Discussing Brand Versus Generic Medications

Seema Ledan, PharmD


US Pharmacist. 2020;45(6):25-30. 

In This Article

Discussion Points

Due to misconceptions and lack of understanding of the difference between brand and generic products, educating patients about the facts is vital. Outlined in the next few paragraphs are concepts of discussion that may be important to our patients.

What is the Difference Between Active and Inactive Ingredients?

An active ingredient is the component of the drug that produces the pharmacologic effect on the body. Active ingredients may undergo chemical changes as the product was manufactured and be present in a modified form for it to provide its effect.[6] An example of this would be an extended-release formulation of a medication. An inactive ingredient is a component of the drug that does not affect the therapeutic action of the medication on the body. Inactive ingredients are added to a drug product to help with binding, flavoring, coloring, preserving, or drug transport. Select examples of inactive ingredients are alcohol, gelatin, galactose, lactose, and saccharin.
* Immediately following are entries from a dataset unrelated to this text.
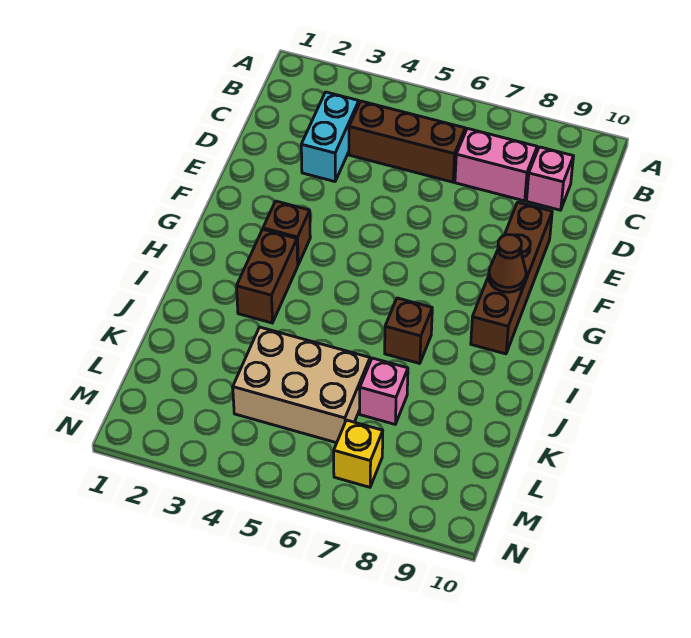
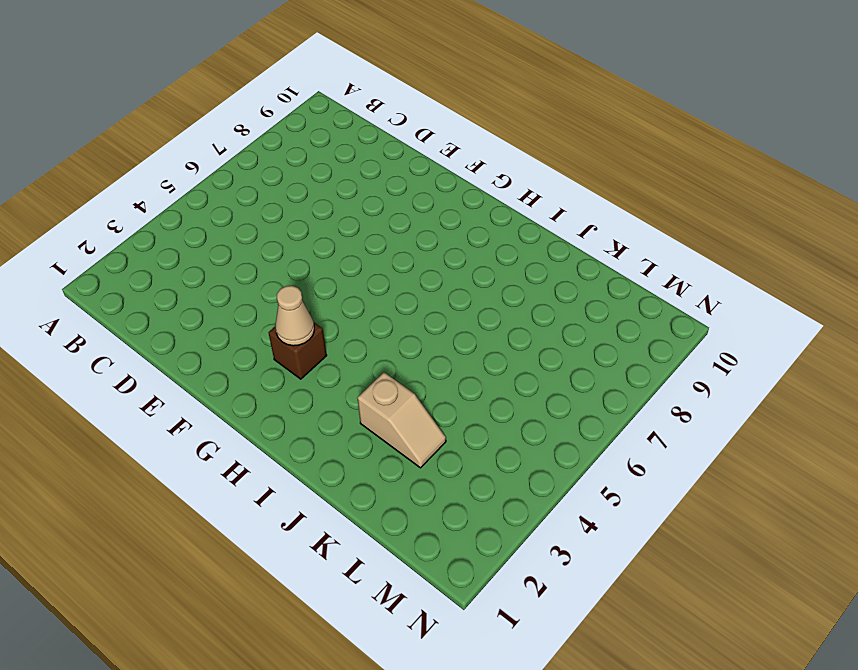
tan cone G3 level 2 -> none
tan slope J3:K3 level 1 top J -> none
none -> cyan brick C3:D3 level 1
none -> brown brick C4:C6 level 1
none -> pink brick C7:C8 level 1

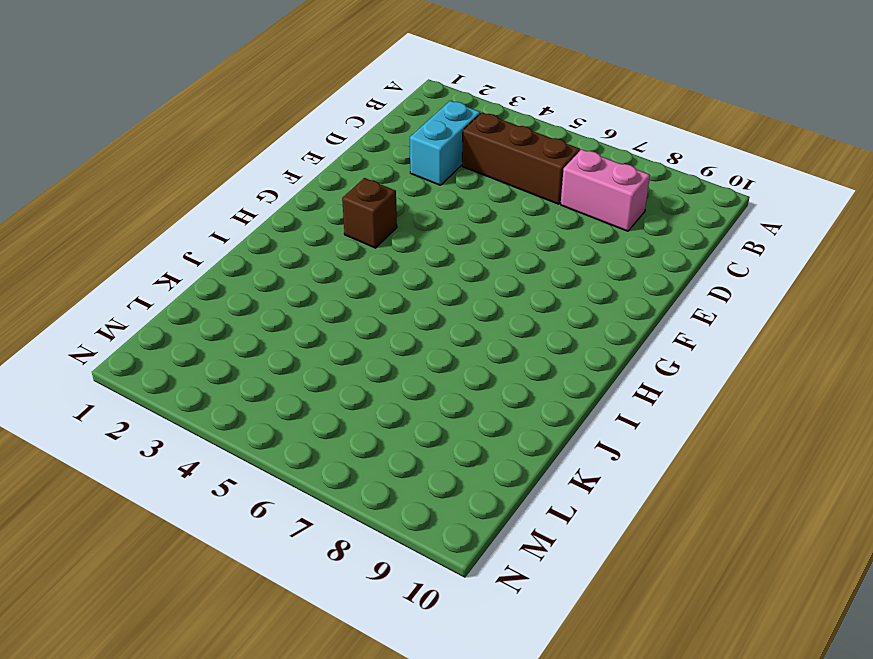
none -> pink brick C9 level 1
none -> brown brick E9:H9 level 1
none -> brown brick H3:I3 level 1

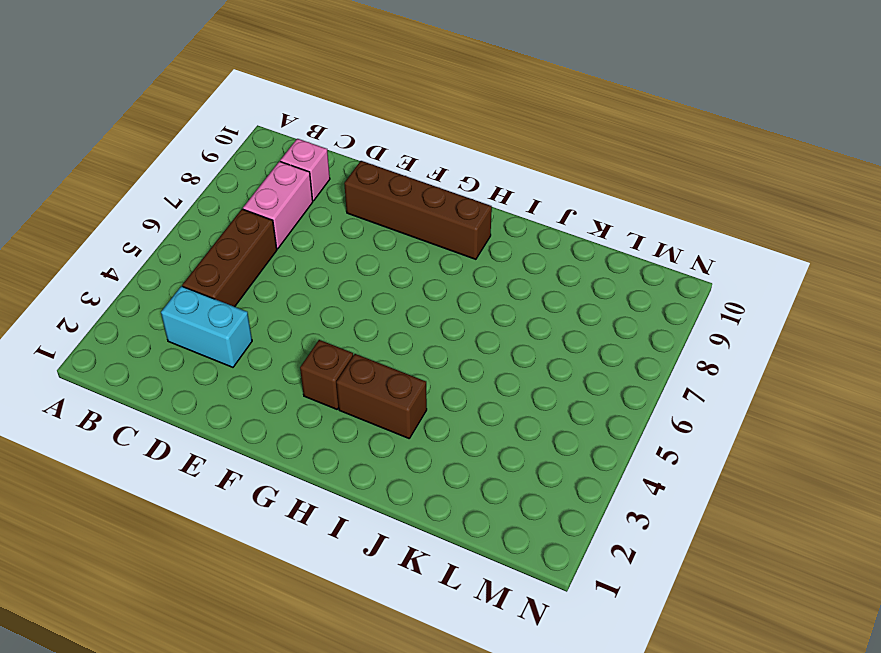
none -> brown brick I7 level 1
none -> tan brick K4:L6 level 1
none -> pink brick K7 level 1

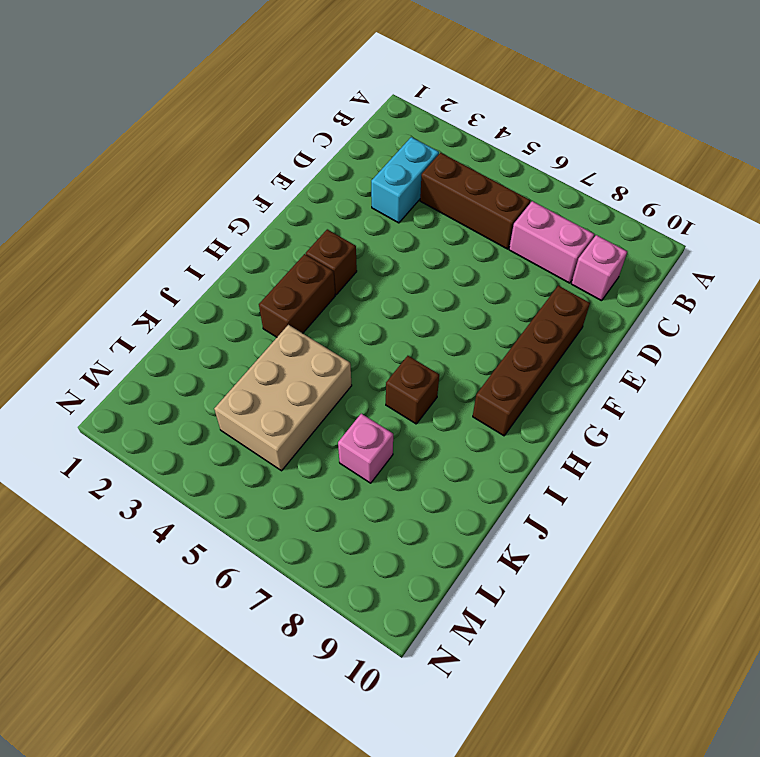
tan brick J4:L5 level 1 -> tan brick K4:L6 level 1
none -> yellow brick M7 level 1
none -> brown cone G9 level 2

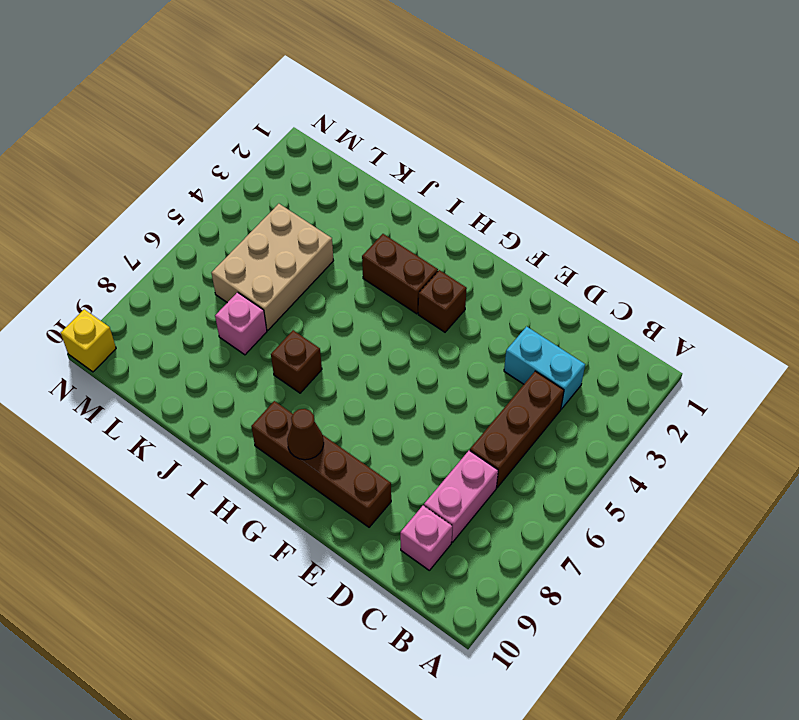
yellow brick N10 level 1 -> yellow brick M7 level 1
To gain FDA approval, a generic medication must contain the same active ingredient as the originator medication (i.e., brand-name product). Although the inactive ingredients may be different, the FDA regularly conducts extensive reviews of the generic products to ensure they meet standards. The FDA understands that there may be variability in each batch made, but the amount of variability is limited. This variability can occur between branded medications and generics, but it also can take place between brands as well, due to slight differences in batch manufacturing.[1] The FDA also investigates reported side effects with a brand or generic product to determine if manufacturing changes are needed.

What is the Difference Between a Generic Product and an Authorized Generic?

A generic product is the equivalent of a branded product made by a company separate from the company that makes the brand product. An authorized generic, however, may be marketed by the brand-name drug company or company with the brand's permission but as a generic at a lower cost. Authorized generics are the same as the brand-name drug in that they have the same active and inactive ingredients, but their appearance may differ.[7] An authorized generic may not be listed in the FDA's listing of generic medications, known as the Orange Book, since it is marketed under the brand's New Drug Application versus generic products, which are approved after submission of an ANDA.[7,8]

Both generics and authorized generics may be lower in cost when compared with branded medications since generic manufacturers do not have to complete the clinical trials that were required for branded products.

Is There Anything to Look out for When Switching From a Brand to a Generic Product?

Brand and generic medications are not allowed to look the same, due to trademark laws in the U.S. Differences in color, shape, size, and flavor, however, do not play a role in the way the medications work. As previously stated, variability does occur in batches but at very small, nonsignificant levels. For example, a large study comparing generics with brand-name medicines found small differences of only 3.5% in absorption into the body between generic and brand medicines.[9]